• Article

These are the key concepts you need to understand to accurately answer the question.

Definite Integrals
Definite integrals are used to compute the net area under a curve over a specific interval. Unlike indefinite integrals, which represent a family of functions, definite integrals provide a numerical value. They are expressed as \( \int_{a}^{b} f(x) dx \).

To calculate a definite integral, you need to:
  • Determine the antiderivative of the integrand.
  • Evaluate this antiderivative at the upper limit of integration.
  • Subtract the value of the antiderivative at the lower limit from its value at the upper limit.
This process gives you the accumulated value of the function between the specified limits. Understanding this helps you solve real-world problems, such as finding the total distance traveled over a time interval.
Substitution Method
The substitution method is a powerful technique for evaluating integrals, especially when the integrand is a composite function. This technique involves finding a substitution that simplifies the integral. Let's break down the steps:

1. **Choose a substitution**: Identify an inner function in the integrand and set it equal to a new variable, often denoted as \( u \).
2. **Differentiate the substitution**: Find the differential of the new variable. This step usually involves calculating \( du \).
3. **Rewrite the integral**: Replace the original variable and differential with the new variable and its differential, converting the integral into a simpler form.

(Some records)
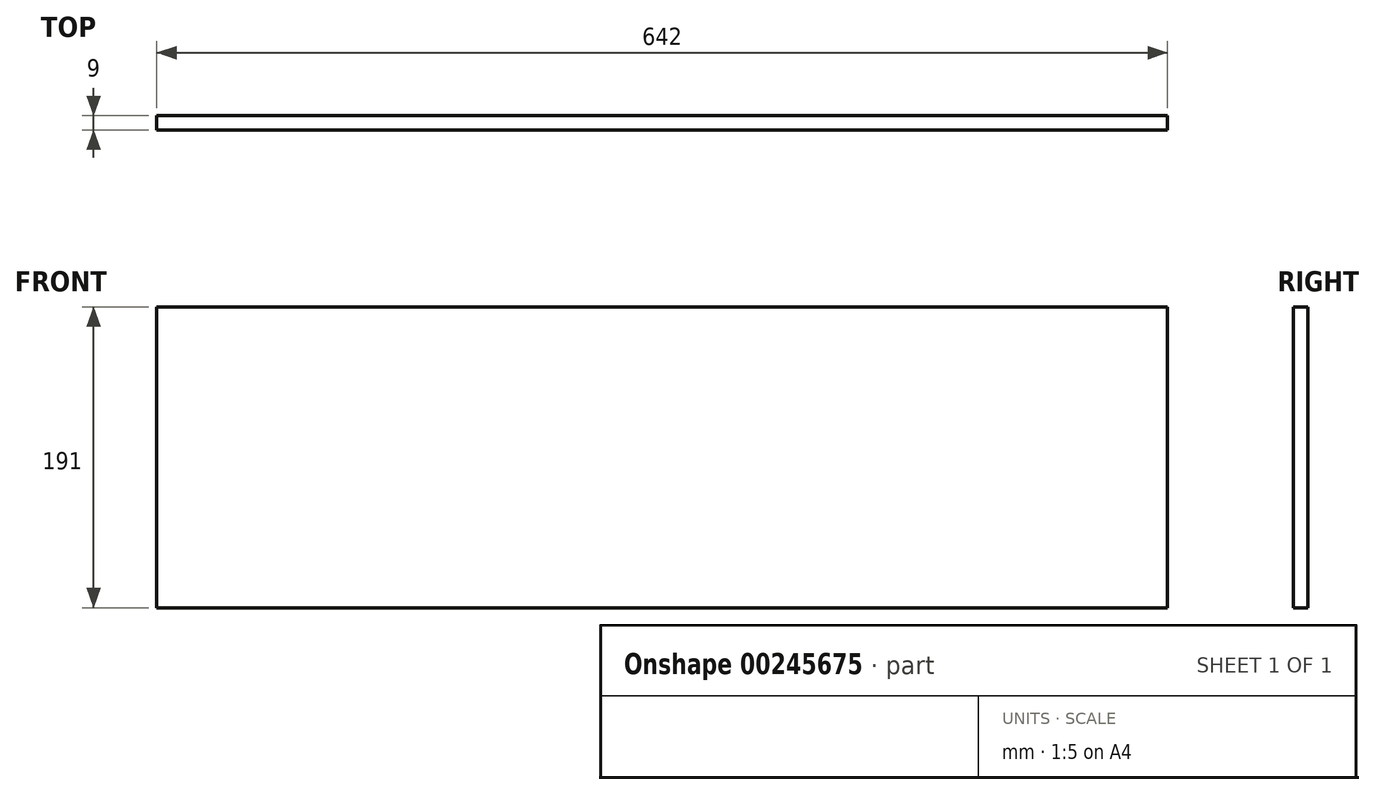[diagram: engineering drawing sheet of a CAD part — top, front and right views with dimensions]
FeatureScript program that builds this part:
annotation { "Feature Type Name" : "Feature", "Feature Type Description" : "" }
export const myFeature = defineFeature(function(context is Context, id is Id, definition is map)
    precondition{}
    {
        {
            var Q0;
            Q0=qCreatedBy(makeId("Front.planeOp"),FACE);
            var sketch = newSketch(context, id + "F0", { "sketchPlane" : qUnion([Q0])});
            skLineSegment(sketch, "E0.bottom", {"start": v(321, 95.5) * mm, "end": v(-321, 95.5) * mm});
            skLineSegment(sketch, "E0.top", {"start": v(321, -95.5) * mm, "end": v(-321, -95.5) * mm});
            skLineSegment(sketch, "E0.left", {"start": v(321, 95.5) * mm, "end": v(321, -95.5) * mm});
            skLineSegment(sketch, "E0.right", {"start": v(-321, 95.5) * mm, "end": v(-321, -95.5) * mm});
            skPoint(sketch, "E0.middle", {"position": v(0, 0) * mm});
            skSolve(sketch);
        }
        {
            var Q0;
            Q0 = qSketchRegion(id + "F0", true);
            extrude(context, id + "F1", {"entities" : qUnion([Q0]), "depth" : 9 * mm});
        }
    });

• What to do
1. Please retype the records from their first line through the line with "var sketch = newSketch(context, id", both included, and leave out the pictures.
2. Write the next part of the text on definite integrals and the substitution method, picking up where it stops.

• Outputs
1.
[diagram: engineering drawing sheet of a CAD part — top, front and right views with dimensions]
FeatureScript program that builds this part:
annotation { "Feature Type Name" : "Feature", "Feature Type Description" : "" }
export const myFeature = defineFeature(function(context is Context, id is Id, definition is map)
    precondition{}
    {
        {
            var Q0;
            Q0=qCreatedBy(makeId("Front.planeOp"),FACE);
            var sketch = newSketch(context, id + "F0", { "sketchPlane" : qUnion([Q0])});

2.
4. **Integrate**: Perform the integration with the new variable.
5. **Substitute back**: Replace the new variable with the original variable to express the final answer in terms of the original variable.

Using substitution helps transform a complex integral into a simpler one, making it easier to solve.
Differentiation in Integration
Differentiation and integration are inverse processes in calculus. When using the substitution method, differentiation plays a crucial role. Here's why:
  • **Finding the derivative**: To rewrite the integral in terms of a new variable, you first need to differentiate the chosen substitution. This step allows you to express the differential \( dx \) in terms of \( du \).
  • **Chain Rule**: Differentiation involves the chain rule, where you calculate the derivative of a composite function.
In the context of our example exercise:
  • You start by letting \( u = \cos 2x \).
  • Next, you differentiate to find \( du = -2 \sin 2x dx \).
  • This differential is essential for rewriting the original integral in terms of \( u \).
Differentiation simplifies the expression, making it possible to convert a complex integral into a more manageable form.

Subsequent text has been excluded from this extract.